▶ What is required
In the items below, reproduce verbatim every line from the line containing "Смотреть все" up to and including the line containing "дополнительных расходах и времени", and nothing else.

== Segment start ==

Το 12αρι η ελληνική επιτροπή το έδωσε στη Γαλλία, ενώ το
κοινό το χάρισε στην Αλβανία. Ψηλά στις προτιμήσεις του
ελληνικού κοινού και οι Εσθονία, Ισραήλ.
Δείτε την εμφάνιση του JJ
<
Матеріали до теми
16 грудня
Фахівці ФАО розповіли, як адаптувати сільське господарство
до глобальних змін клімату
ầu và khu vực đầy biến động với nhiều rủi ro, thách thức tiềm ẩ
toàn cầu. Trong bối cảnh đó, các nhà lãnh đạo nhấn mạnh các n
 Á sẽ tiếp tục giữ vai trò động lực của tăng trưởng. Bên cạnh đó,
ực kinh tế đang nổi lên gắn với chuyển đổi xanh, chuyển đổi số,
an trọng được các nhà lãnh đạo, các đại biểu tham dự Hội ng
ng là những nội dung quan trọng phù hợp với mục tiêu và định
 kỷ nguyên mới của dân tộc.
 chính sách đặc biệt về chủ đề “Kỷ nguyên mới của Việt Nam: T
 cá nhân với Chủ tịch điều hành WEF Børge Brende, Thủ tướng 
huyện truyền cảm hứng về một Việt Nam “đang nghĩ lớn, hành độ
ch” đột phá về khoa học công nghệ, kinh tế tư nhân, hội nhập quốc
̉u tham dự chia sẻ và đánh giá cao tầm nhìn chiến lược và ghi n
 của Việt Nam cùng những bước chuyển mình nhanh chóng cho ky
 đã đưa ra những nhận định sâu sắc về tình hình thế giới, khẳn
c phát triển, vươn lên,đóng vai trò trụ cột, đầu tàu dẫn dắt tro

== Segment end ==
== Segment start ==

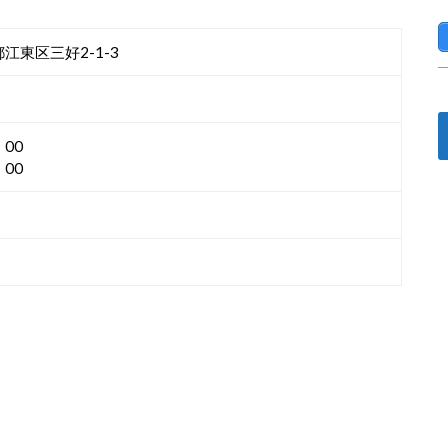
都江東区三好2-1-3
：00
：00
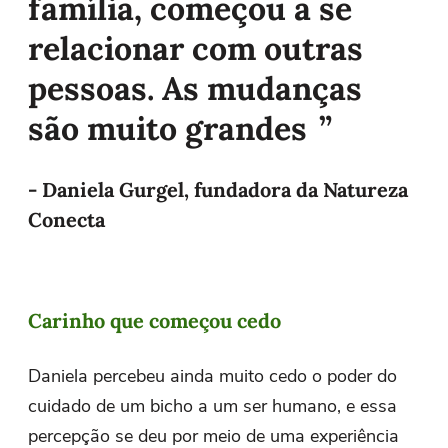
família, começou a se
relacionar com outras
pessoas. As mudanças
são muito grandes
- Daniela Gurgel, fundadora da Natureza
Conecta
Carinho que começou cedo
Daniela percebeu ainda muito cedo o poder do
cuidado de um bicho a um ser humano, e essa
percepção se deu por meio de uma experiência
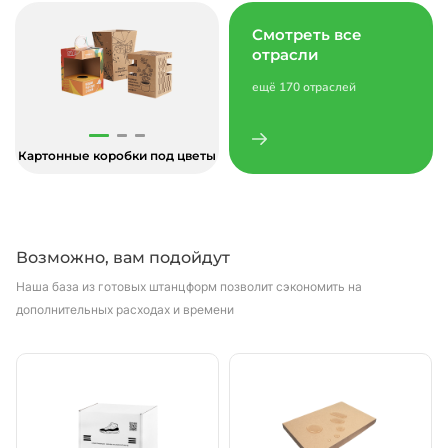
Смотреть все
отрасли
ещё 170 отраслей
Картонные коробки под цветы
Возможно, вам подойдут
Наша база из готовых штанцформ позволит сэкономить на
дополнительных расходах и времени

== Segment end ==

▶ Solution for this task
Смотреть все
отрасли
ещё 170 отраслей
Картонные коробки под цветы
Возможно, вам подойдут
Наша база из готовых штанцформ позволит сэкономить на
дополнительных расходах и времени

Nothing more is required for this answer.